Vermont is one of 17 states with annual or biannual inspections of registered cars and trucks. The state maintains that inspections can catch defects that make cars unsafe to drive, but inspections are not cheap, and they sometimes expose problems that cost thousands to fix.
In a bid to save drivers’ money? Indeed! And, of course, inspections can catch issues before they become problems, but there is no evidence that state-mandated inspections, whether the state profits from them or not, have any downstream benefit, or that issues that “just” pass and degrade into dangerous conditions will be addressed before the next inspection.
But regardless of how you frame it, there’s no measurable net benefit for the increased cost.
I shared that data previously, here.

New Hampshire is obviously a “no” now, and I’d be surprised if anything changes either way, because the truth is, when it comes to cars and driving, people are people no matter the state mandate. Take the hands-free law, for example. NHTSA data have long shown that the problem with distracted driving is the person, not the absence of disincentives. You can pass anti-texting laws, but the people most likely to create risk will keep doing it.

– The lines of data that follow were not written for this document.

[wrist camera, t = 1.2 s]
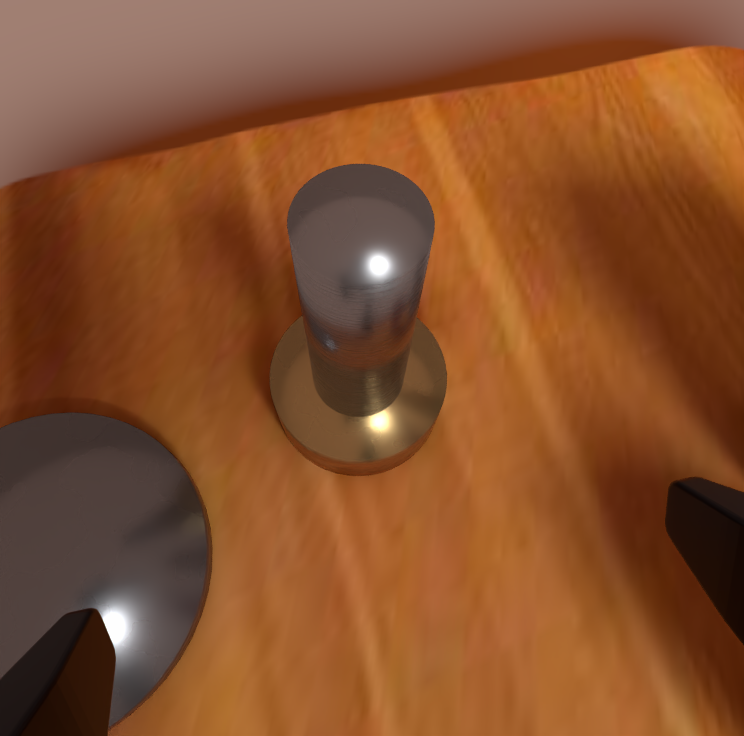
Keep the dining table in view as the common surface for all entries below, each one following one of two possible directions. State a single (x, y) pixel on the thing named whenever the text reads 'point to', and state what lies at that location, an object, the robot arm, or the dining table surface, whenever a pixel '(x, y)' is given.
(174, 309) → the dining table surface
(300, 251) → the grey and gold stamper
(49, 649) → the robot arm
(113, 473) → the plate
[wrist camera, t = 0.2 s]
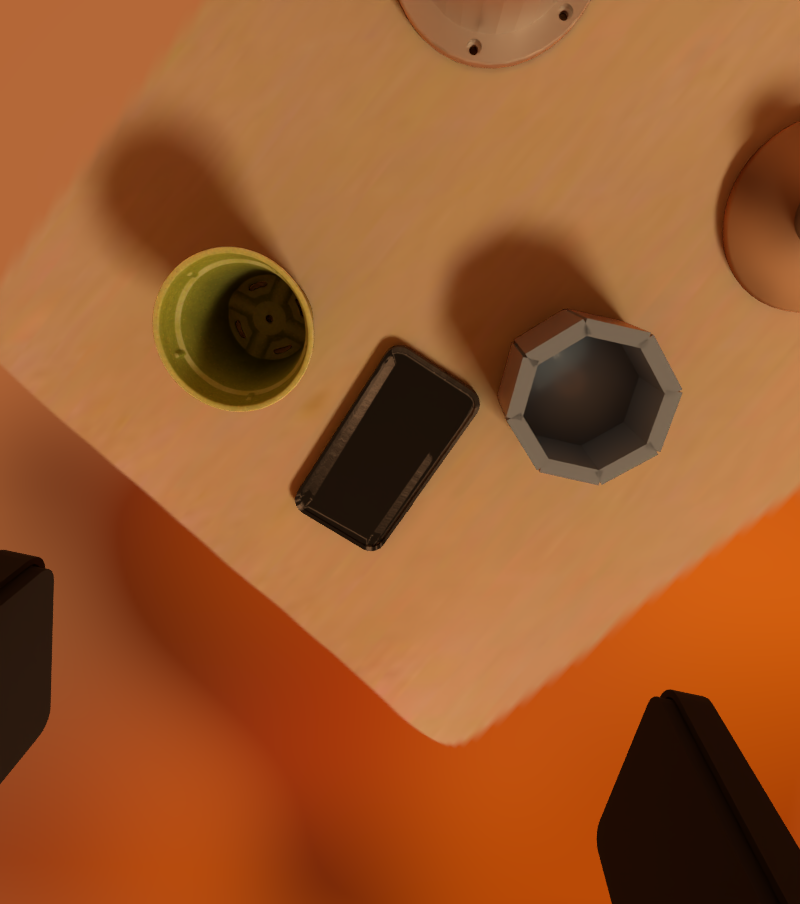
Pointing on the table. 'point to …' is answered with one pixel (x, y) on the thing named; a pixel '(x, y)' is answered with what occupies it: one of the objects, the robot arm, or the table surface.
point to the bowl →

Education remains the best means of informing drivers about risk, and earlier is better. NH doesn’t require adults to wear seat belts either, the only state that does not require them, but 76% of them do anyway. And states that do require them have the same problems. Fatalities overwhelmingly result from alcohol and/or speed, with or without seatbelts, proving that even education can only do so much to overcome human nature.
In other words, the state’s promised use of force does not improve or guarantee improved public safety. The threat of harm or injury isn’t enough, so why would a ticket or fine be more of a deterrent? This applies to the vehicle’s condition, and a mandate doesn’t change that. It also ignores that the majority of drivers will bring their vehicles in for necessary maintenance (oil changes, tires, brakes, filters), and most shops will perform free multi-point inspections as part of the process.
A free inspection.
You get a status of all the key points that used to come with the mandated inspection, and the option to have the work done or scheduled. It is in their best interest to provide that service, and based on your relationship with the business, you can volunteer to engage in commerce.
It’s worked everywhere it’s been tried, so has New Hampshire’s recent abandonment of the statistically unnecessary mandatory inspection “inspired” Vermont to use a lighter touch? Or is this more likely for show? Vermont has become one of the most heavily taxed and financially unlivable states in the country in recent years. There’s very little evidence it can back away from that anytime soon, and since elections have consequences and voters keep electing democrat majorities, it can only get worse.
Sure, Gov Scott can veto any new tax hikes, but he’s been along for the ride, and the State can’t get better until it elects a Republican majority legislature. Until then, look what we did. You might save a few bucks on inspections, which we will take anyway from you to pay for rising property taxes.
Taxes that pay for declining outcomes just about everywhere because, just like mandated inspections, you end up paying more for nothing if you’re lucky.